GER: Sale and Rent Back Schemes: Prohibited or Usury?

Benn-Ibler Rechtsanwälte

ger  germany  sale and rent back  All tags

Does a business model pursued by a licensed pawnbroker who purchases motor vehicles commercially and then rents them out to the sellers with the option of them buying their vehicle back at a public auction at the end of the contractually agreed rental period constitute prohibited or usurious business? The German Federal Supreme Court (Bundesgerichtshof, hereinafter BGH) had to make a decision on this in four cases.

The defendant company operates an officially licensed pawnshop in Germany. In the course of their business activities the company buys motor vehicles and rents them back directly to the sellers (referred to as sale and rent back schemes). At the end of the lease period, the vehicles are then sold at a public auction in which the former owners can participate. It is agreed beforehand as part of the deal that the former owners will not receive any additional proceeds from the auction under the lease agreement if they are to purchase the vehicle themselves by way of auction. 

The BGH ruled on this case as follows: No infringement of the prohibition of buyback trading as standardised in the German Trade Regulation Act exists, therefore the purchase and rental agreements concluded can therefore not be null and void according to Section 134 of the German Civil Code (Bürgerliches Gesetzbuch, BGB). Furthermore, the court held that the plaintiffs had not been granted a right of repurchase. The mere choice of a contractual arrangement that circumvents the lien provisions is not enough. Rather, a special right must be agreed upon that enables the seller (customer) to buy back an item. In the above cases, buyers only had the factual possibility of buying back their previously disposed of motor vehicles by participating in a public auction. This does not constitute a case of prohibited buyback trading.

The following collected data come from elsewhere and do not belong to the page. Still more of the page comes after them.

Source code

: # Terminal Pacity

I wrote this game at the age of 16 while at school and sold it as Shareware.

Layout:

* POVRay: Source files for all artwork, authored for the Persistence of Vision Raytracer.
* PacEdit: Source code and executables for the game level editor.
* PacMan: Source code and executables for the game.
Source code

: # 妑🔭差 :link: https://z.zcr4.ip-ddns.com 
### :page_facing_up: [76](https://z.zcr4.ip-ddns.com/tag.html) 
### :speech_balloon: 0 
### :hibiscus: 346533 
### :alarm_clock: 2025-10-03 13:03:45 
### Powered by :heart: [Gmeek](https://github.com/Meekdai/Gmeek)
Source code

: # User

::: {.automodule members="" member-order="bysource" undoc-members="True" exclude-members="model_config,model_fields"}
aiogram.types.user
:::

However, according to the BGH, a legal transaction similar to usury according to Section 138 (1) BGB may be present. This would have the consequence that the purchase and rental contract as well as the transfer of ownership of the motor vehicle to the defendant are null and void. In one of the cases, the court recognised such an invalidity. The defendant’s intent to defraud was presumed in this case because of the gross disproportion between the vehicle’s purchase price paid of EUR 5,000 and the retail purchase value of EUR 13,700.